Depth Estimation of object

SOnusingh · 2025-07-07T11:16:18+00:00

Is it possible to detect the depth of a person after I have trained yolo ? I have oak ffc 4p and a monocular camera setup of IMX378. I am not looking for accuracy, but the best possible thing next to that.

jakaskerl · 2025-07-07T11:56:22+00:00

SOnusingh
I know we have some existing monocular depth models, but perhaps there is a better solution for an already trained yolo.. cc @KlemenSkrlj

Thanks,
Jaka

KlemenSkrlj · 2025-07-07T12:09:26+00:00

Correct, with a mono setup your ideal pipeline would be to run the YOLO and also run something like MiDaS (as @jakaskerl already shared). You could do some experimenting though if you get better depth prediction if you run mono-depth just on the crop of the person or if it is better to run on the whole frame. Currently we have MiDaS exported for more horizontal input shapes so doing it just on a crop (which would presummebly be more vertical) might not yield the best results. So definitely worth playing around a bit with it.

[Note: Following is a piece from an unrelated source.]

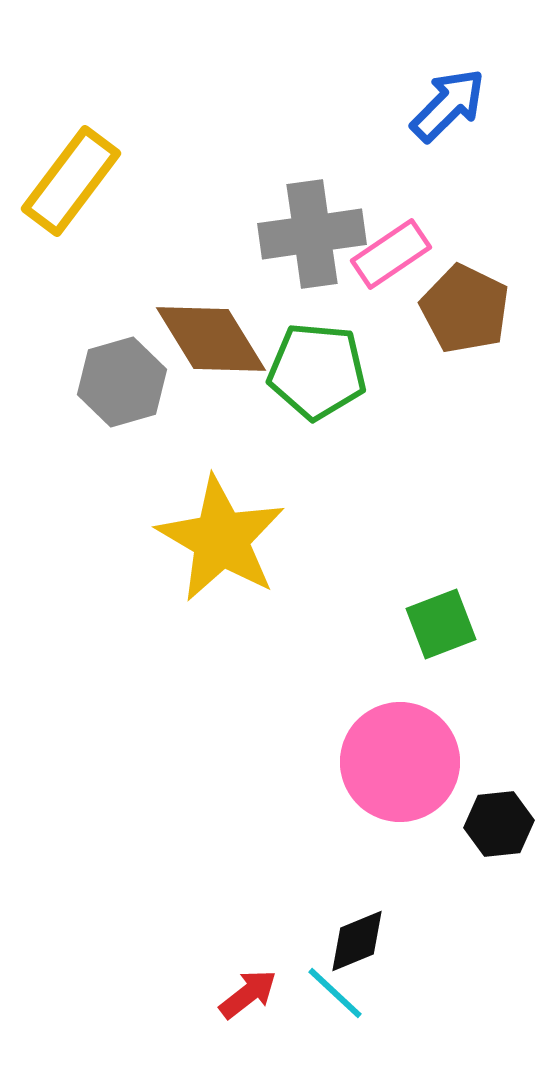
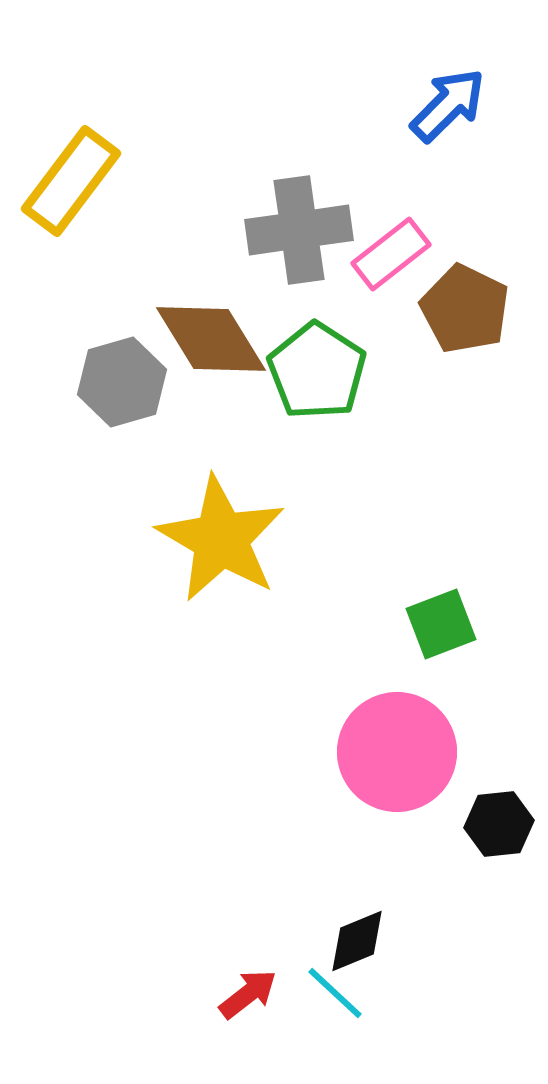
gray cross: moved 13 px left, 4 px up
pink rectangle: rotated 4 degrees counterclockwise
green pentagon: rotated 28 degrees clockwise
pink circle: moved 3 px left, 10 px up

SOnusingh · 2025-07-07T13:38:43+00:00

Sure I will look into that. I have been trying to convert luxonis/depth-anything-v2:vit-s-mde-indoors-336x252 onnx

to blob file but the converter fails.

Should I go this way? or try with MiDaS?

KlemenSkrlj · 2025-07-07T14:05:17+00:00

Yeah DepthAnythingV2 is not supported on RVC2 - there are some operations that fail and also the model itself is too big/complex. If you check official models on the ZOO and you see that we didn't export it for specific architecture it usually means that it is not supported or we don't recommend using it on that platform.
So yeah, I would suggest you go with MiDaS and you won't need to re-export it since it is already in our ZOO - but you need to use DepthAIv3 to use the model directly since its is a .superblob file packaged in a NNArchive. You can refer to the documentation here on how to setup inference.

SOnusingh · 2025-07-13T10:10:32+00:00

Thanks, however I don't know how but I was able to get it to work. Not what the results I was looking for, as the results are only relative depth but yeah. It does work.